As someone who has spent a surprising amount of day-job time reflecting on the stigma of periods, I particularly love how Cain and Niemczyk highlight the absurdity of this fear.
In lesser creators hands, Man-Eaters could easily fall flat, but here the satire bites, the jokes land, and heaven almighty, the layout innovation thrills:
Both Bitter Root and Jook Joint wear their focal points more vulnerably out in the open (and significantly less masked with humor), even including scholarly essays about the book’s themes as part of the comics backmatter. I have to admit, while reading a comic, I’m often not in a mindset conducive to professorial jargon, but Bitter Root and Jook Joint make the transition essential to the journey. Part of learning is listening, and as such it becomes imperative to hear from the knowledgeable experts in the field.
As Bitter Root is quite literally about racism turning Americans into monsters, the metaphor is worn openly and without shame. David F. Walker’s work tackling inner city violence and racism in Chicago during his time with Ramon Villalobos on Marvel’s Nighthawk had me eager to see what Bitter Root could do, and alongside Brown and Greene, Walker’s more direct here than ever. It’s the fight against racism personified, and it works.
Bitter Root can be a difficult read, as can Jook Joint (the unfortunately cancelled series begins with a clear-eyed trigger warning). Of course, it should be frustrating and upsetting to witness minorities oppressed and abused. Exposure to the realities of these issues, here packaged in the form of familiar comic book styling, is a valuable learning in and of itself. I don’t pretend to play the role of expert in any of these areas, and as such they shape my understanding, and hopefully the understanding of many others.
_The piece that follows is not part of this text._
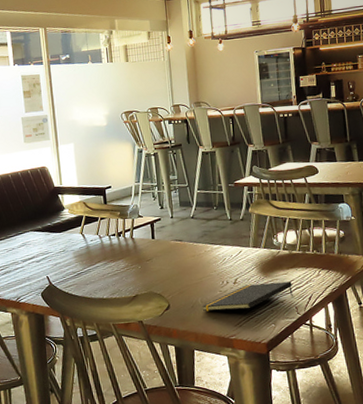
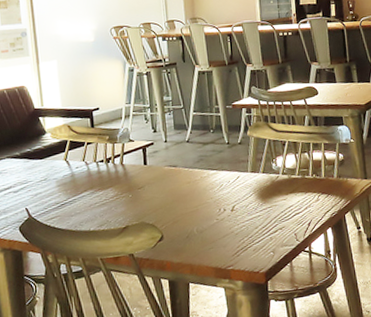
notepad: present [202,281,293,312] -> none [197,207,292,242]

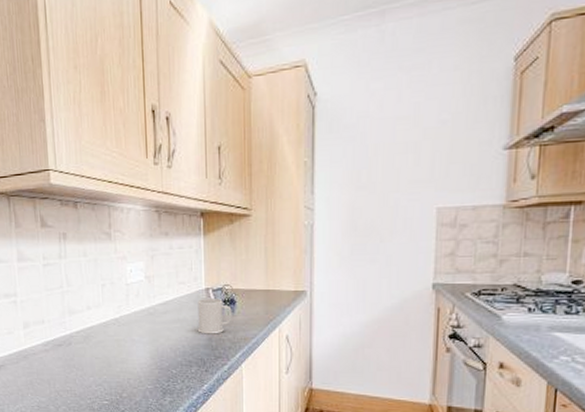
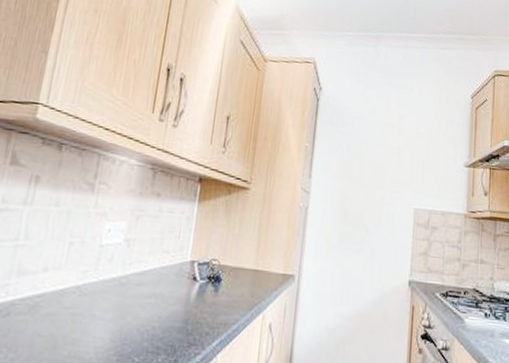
mug: present [197,299,232,334] -> none [173,272,216,316]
Complicated socio-political topics don’t translate easily into compelling fiction, which makes the success of these comics all the more impressive. While the reads may at times be challenging or uncomfortable, they also signify to me so much of the value of the medium, and what the future holds in store.
LOVE OF THE WEEK
I’ve long been a fan and advocate for editorial footnotes referencing specific issues and storylines readers can dig up to understand ongoing storylines. It’s a long-running comic book trope that ebbs and flows throughout the superhero genre, but I’m always in favor of the efforts to help onboard newer readers.
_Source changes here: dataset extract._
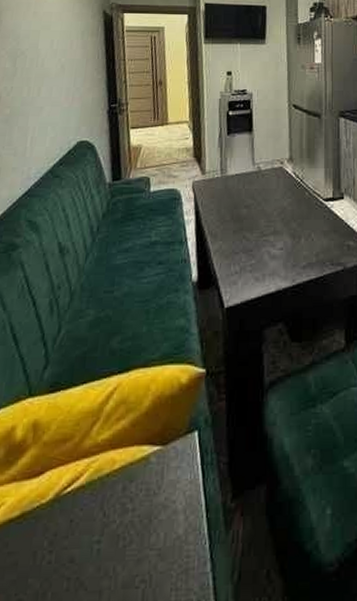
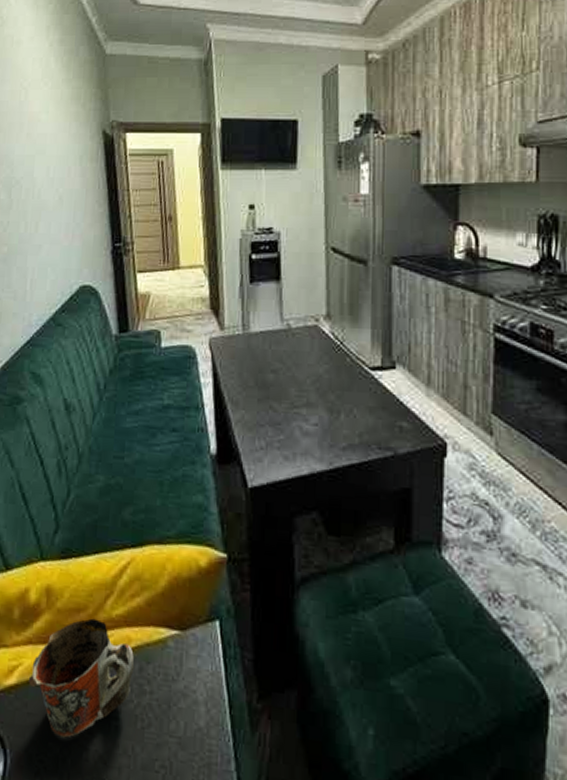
mug: none [10,446,118,572] -> present [28,618,135,738]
With that in mind, I have to share how much I love the ending annotations and reference points in X-Men Grand Design! For those unfamiliar, the over-sized X-Men history by cartoonist Ed Piskor attempts to wrangle the murky waters of mutant continuity and neatly consolidate for new and old fans alike.
It’s an impressive, compelling adventure in superhero history by Piskor (whose work on Hip Hop Family Tree is some of my favorite in comics), and best of all, each issue ends with a complete guide to “source issues” covered in Grand Design.
This is a particularly valuable resource in the age of Marvel Unlimited, when fans can finish a read through Grand Design and instantly turn to the original X-Men comics for further reading.
I don’t expect it any time soon, but I’d love a similar reduced approach for ongoing comics. It would encourage understanding and Marvel Unlimited adoption, both things that could help Marvel’s comics publishing future.